Quite a final act for these drama students

It was the final dress rehearsal before their final performance as high school drama students.

Set doors wouldn’t close. A prop vase just wouldn’t shatter, no matter how many times it was thrown against a wall. And final exams awaited them the next morning.

Yet there was a palpable sense of relief. The senior theater students at Culver City High School got to put on a show.

It nearly didn’t happen because of some real high school drama.


They had worked for months — writing scripts, building sets, putting together a wardrobe — not knowing if their show would ever make the stage.

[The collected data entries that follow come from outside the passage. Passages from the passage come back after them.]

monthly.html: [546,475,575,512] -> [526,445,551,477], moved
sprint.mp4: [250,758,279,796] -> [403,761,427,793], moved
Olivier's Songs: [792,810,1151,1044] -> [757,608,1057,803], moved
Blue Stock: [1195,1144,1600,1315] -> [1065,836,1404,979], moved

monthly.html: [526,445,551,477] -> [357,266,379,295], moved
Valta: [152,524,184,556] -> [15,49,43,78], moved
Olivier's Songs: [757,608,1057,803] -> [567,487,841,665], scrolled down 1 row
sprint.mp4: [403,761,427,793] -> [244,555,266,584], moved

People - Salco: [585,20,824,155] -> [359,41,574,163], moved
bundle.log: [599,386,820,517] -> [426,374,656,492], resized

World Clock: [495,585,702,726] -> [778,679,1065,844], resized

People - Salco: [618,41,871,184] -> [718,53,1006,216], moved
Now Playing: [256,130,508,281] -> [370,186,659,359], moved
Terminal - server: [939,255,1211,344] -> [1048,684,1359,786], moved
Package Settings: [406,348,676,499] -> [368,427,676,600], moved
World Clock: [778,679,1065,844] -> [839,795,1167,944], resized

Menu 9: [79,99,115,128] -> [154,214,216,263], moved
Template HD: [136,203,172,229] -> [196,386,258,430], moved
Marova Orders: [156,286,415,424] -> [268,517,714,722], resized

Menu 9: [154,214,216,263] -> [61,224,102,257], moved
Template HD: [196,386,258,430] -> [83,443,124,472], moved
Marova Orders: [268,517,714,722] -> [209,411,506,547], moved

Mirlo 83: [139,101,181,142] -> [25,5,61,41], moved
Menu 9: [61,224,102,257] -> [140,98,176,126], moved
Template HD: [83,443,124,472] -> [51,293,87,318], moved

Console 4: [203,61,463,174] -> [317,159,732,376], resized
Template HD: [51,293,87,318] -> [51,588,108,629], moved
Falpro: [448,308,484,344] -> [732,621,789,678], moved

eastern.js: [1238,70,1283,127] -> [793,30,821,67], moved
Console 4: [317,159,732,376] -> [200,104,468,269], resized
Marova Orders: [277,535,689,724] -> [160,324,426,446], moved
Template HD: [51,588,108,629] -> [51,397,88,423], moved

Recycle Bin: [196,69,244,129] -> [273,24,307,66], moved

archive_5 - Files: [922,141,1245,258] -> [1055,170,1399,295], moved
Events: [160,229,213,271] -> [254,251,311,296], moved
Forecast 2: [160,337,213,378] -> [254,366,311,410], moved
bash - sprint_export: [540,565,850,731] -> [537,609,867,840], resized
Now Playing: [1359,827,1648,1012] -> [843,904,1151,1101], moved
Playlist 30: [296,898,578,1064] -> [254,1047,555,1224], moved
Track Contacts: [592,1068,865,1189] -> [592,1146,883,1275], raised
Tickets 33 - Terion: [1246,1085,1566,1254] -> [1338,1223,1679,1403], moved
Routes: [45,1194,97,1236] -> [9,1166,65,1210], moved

The students had been without a drama teacher since the beginning of the semester. Kevin Mitchell, one of the student directors, said the class voted to do the show on their own. School administrators had said the students could perform on a weekday afternoon or they would have to cancel.

“I was apprehensive how things were going to happen, but I just had faith,” said Emma Niles, a director. “It didn’t matter if we did it in a park — it was going to happen.”

They made it happen by way of hustle and good fortune. Costumes came together by raiding closets. Furniture for sets was borrowed from friends. Rehearsals continued wherever they could find the space, including on the high school football field.

“I didn’t have a lot of faith we would make it,” said Amandalynn Digirolamo, who worked as a stage manager and designed props. “A lot of us didn’t have our hearts in it for a while.”

This is where luck came in.

Susannah Funnell, the mother of a sophomore drama student, heard of the students’ quandary. She is the head of visual arts for The Willows Community School, a private campus in Culver City with a theater of its own. The theater wasn’t booked and the school opened it up to them — for free.

Once The Willows stepped in, the students say their outlook changed. Previously, Nathan Palman, an actor (and the one who threw the vase a half-dozen times before it broke), said the group had fallen into a rut. But after they practiced on a stage, under the glow of bright lights and before an empty auditorium, their momentum began to pick up.


Their performance last weekend was warmly received with roars of laughter — it was a comedy, after all — and waves of applause. The show included two one-act plays: “Follow the Leader,” an original work written by Kevin and Emma, a rollicking science-fiction comedy featuring a lot of aluminum foil, green lighting and a cardboard time machine; and an adaption of “The Veldt,” Ray Bradbury’s alarmingly prescient short story on the dangers of too much technology.

In the end, the experience gave the students an education in what it takes to turn a concept into an actual performance. It wasn’t easy.

During the final rehearsal, as actors scurried to change costumes and the crew changed the set, Kevin stood in the empty audience and marveled at what he and his classmates had managed to accomplish.

“We have a stage. We have lights. We have a show.”